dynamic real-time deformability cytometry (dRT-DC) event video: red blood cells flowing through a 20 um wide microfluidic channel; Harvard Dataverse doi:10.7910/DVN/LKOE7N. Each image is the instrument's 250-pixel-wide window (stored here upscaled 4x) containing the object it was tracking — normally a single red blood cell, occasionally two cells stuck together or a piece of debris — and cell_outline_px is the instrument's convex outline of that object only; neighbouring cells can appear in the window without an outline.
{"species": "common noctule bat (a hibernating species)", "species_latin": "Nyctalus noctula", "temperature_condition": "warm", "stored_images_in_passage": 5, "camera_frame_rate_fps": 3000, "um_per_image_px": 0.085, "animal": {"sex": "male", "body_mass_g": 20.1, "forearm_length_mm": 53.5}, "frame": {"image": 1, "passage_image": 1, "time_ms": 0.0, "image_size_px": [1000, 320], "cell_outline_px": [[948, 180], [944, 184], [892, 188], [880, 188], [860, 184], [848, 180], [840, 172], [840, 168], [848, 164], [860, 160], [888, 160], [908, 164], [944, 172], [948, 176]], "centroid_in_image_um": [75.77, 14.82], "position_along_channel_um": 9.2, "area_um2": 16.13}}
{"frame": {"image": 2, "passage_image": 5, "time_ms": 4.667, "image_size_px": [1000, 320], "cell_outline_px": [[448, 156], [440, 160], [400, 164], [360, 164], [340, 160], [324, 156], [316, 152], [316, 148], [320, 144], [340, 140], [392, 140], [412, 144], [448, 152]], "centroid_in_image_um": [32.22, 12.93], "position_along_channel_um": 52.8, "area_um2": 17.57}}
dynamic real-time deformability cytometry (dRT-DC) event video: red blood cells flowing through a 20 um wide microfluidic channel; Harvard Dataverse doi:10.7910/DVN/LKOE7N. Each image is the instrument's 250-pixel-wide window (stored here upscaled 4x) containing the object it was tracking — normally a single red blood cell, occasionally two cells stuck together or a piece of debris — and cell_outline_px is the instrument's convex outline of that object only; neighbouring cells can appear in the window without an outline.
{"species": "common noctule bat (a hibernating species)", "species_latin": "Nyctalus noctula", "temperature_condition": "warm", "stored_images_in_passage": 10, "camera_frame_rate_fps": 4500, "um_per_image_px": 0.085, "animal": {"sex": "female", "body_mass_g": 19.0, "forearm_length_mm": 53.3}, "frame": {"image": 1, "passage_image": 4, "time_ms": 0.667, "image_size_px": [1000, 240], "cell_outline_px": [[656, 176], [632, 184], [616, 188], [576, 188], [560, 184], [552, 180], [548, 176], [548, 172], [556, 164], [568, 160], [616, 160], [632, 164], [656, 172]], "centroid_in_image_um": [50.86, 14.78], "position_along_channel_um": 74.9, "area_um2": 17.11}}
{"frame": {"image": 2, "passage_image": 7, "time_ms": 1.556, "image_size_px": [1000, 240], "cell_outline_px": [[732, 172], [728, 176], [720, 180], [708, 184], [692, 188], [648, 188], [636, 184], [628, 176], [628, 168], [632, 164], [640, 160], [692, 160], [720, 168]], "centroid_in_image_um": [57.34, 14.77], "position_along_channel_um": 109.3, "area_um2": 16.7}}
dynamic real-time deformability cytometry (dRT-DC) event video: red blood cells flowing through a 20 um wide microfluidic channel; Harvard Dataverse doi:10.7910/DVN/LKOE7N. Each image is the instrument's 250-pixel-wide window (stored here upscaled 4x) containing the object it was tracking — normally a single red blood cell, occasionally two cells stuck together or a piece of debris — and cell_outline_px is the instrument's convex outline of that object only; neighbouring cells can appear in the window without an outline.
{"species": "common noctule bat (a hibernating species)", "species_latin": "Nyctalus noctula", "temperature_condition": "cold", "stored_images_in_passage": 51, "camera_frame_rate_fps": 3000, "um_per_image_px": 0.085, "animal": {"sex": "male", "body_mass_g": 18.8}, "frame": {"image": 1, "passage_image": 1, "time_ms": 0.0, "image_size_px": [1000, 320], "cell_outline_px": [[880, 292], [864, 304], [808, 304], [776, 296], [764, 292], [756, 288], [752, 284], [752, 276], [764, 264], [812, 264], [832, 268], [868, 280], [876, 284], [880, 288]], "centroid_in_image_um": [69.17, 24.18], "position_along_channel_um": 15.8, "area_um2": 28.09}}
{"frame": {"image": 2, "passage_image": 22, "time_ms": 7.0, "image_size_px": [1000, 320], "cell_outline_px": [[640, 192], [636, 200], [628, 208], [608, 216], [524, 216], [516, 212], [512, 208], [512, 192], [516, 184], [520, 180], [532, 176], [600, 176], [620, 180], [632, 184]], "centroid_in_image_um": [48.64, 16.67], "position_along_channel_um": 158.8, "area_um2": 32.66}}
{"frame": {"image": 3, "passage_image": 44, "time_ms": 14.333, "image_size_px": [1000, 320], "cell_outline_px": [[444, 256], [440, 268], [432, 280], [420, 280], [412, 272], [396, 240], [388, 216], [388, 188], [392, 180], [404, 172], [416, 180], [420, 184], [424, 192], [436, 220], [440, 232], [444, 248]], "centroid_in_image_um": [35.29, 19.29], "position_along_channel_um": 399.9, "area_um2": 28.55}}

● **What is being asked**: Transcribe all the entries, keeping each one exactly as it is.

● **Answer**:
dynamic real-time deformability cytometry (dRT-DC) event video: red blood cells flowing through a 20 um wide microfluidic channel; Harvard Dataverse doi:10.7910/DVN/LKOE7N. Each image is the instrument's 250-pixel-wide window (stored here upscaled 4x) containing the object it was tracking — normally a single red blood cell, occasionally two cells stuck together or a piece of debris — and cell_outline_px is the instrument's convex outline of that object only; neighbouring cells can appear in the window without an outline.
{"species": "common noctule bat (a hibernating species)", "species_latin": "Nyctalus noctula", "temperature_condition": "warm", "stored_images_in_passage": 5, "camera_frame_rate_fps": 3000, "um_per_image_px": 0.085, "animal": {"sex": "male", "body_mass_g": 20.1, "forearm_length_mm": 53.5}, "frame": {"image": 1, "passage_image": 1, "time_ms": 0.0, "image_size_px": [1000, 320], "cell_outline_px": [[948, 180], [944, 184], [892, 188], [880, 188], [860, 184], [848, 180], [840, 172], [840, 168], [848, 164], [860, 160], [888, 160], [908, 164], [944, 172], [948, 176]], "centroid_in_image_um": [75.77, 14.82], "position_along_channel_um": 9.2, "area_um2": 16.13}}
{"frame": {"image": 2, "passage_image": 5, "time_ms": 4.667, "image_size_px": [1000, 320], "cell_outline_px": [[448, 156], [440, 160], [400, 164], [360, 164], [340, 160], [324, 156], [316, 152], [316, 148], [320, 144], [340, 140], [392, 140], [412, 144], [448, 152]], "centroid_in_image_um": [32.22, 12.93], "position_along_channel_um": 52.8, "area_um2": 17.57}}
dynamic real-time deformability cytometry (dRT-DC) event video: red blood cells flowing through a 20 um wide microfluidic channel; Harvard Dataverse doi:10.7910/DVN/LKOE7N. Each image is the instrument's 250-pixel-wide window (stored here upscaled 4x) containing the object it was tracking — normally a single red blood cell, occasionally two cells stuck together or a piece of debris — and cell_outline_px is the instrument's convex outline of that object only; neighbouring cells can appear in the window without an outline.
{"species": "common noctule bat (a hibernating species)", "species_latin": "Nyctalus noctula", "temperature_condition": "warm", "stored_images_in_passage": 10, "camera_frame_rate_fps": 4500, "um_per_image_px": 0.085, "animal": {"sex": "female", "body_mass_g": 19.0, "forearm_length_mm": 53.3}, "frame": {"image": 1, "passage_image": 4, "time_ms": 0.667, "image_size_px": [1000, 240], "cell_outline_px": [[656, 176], [632, 184], [616, 188], [576, 188], [560, 184], [552, 180], [548, 176], [548, 172], [556, 164], [568, 160], [616, 160], [632, 164], [656, 172]], "centroid_in_image_um": [50.86, 14.78], "position_along_channel_um": 74.9, "area_um2": 17.11}}
{"frame": {"image": 2, "passage_image": 7, "time_ms": 1.556, "image_size_px": [1000, 240], "cell_outline_px": [[732, 172], [728, 176], [720, 180], [708, 184], [692, 188], [648, 188], [636, 184], [628, 176], [628, 168], [632, 164], [640, 160], [692, 160], [720, 168]], "centroid_in_image_um": [57.34, 14.77], "position_along_channel_um": 109.3, "area_um2": 16.7}}
dynamic real-time deformability cytometry (dRT-DC) event video: red blood cells flowing through a 20 um wide microfluidic channel; Harvard Dataverse doi:10.7910/DVN/LKOE7N. Each image is the instrument's 250-pixel-wide window (stored here upscaled 4x) containing the object it was tracking — normally a single red blood cell, occasionally two cells stuck together or a piece of debris — and cell_outline_px is the instrument's convex outline of that object only; neighbouring cells can appear in the window without an outline.
{"species": "common noctule bat (a hibernating species)", "species_latin": "Nyctalus noctula", "temperature_condition": "cold", "stored_images_in_passage": 51, "camera_frame_rate_fps": 3000, "um_per_image_px": 0.085, "animal": {"sex": "male", "body_mass_g": 18.8}, "frame": {"image": 1, "passage_image": 1, "time_ms": 0.0, "image_size_px": [1000, 320], "cell_outline_px": [[880, 292], [864, 304], [808, 304], [776, 296], [764, 292], [756, 288], [752, 284], [752, 276], [764, 264], [812, 264], [832, 268], [868, 280], [876, 284], [880, 288]], "centroid_in_image_um": [69.17, 24.18], "position_along_channel_um": 15.8, "area_um2": 28.09}}
{"frame": {"image": 2, "passage_image": 22, "time_ms": 7.0, "image_size_px": [1000, 320], "cell_outline_px": [[640, 192], [636, 200], [628, 208], [608, 216], [524, 216], [516, 212], [512, 208], [512, 192], [516, 184], [520, 180], [532, 176], [600, 176], [620, 180], [632, 184]], "centroid_in_image_um": [48.64, 16.67], "position_along_channel_um": 158.8, "area_um2": 32.66}}
{"frame": {"image": 3, "passage_image": 44, "time_ms": 14.333, "image_size_px": [1000, 320], "cell_outline_px": [[444, 256], [440, 268], [432, 280], [420, 280], [412, 272], [396, 240], [388, 216], [388, 188], [392, 180], [404, 172], [416, 180], [420, 184], [424, 192], [436, 220], [440, 232], [444, 248]], "centroid_in_image_um": [35.29, 19.29], "position_along_channel_um": 399.9, "area_um2": 28.55}}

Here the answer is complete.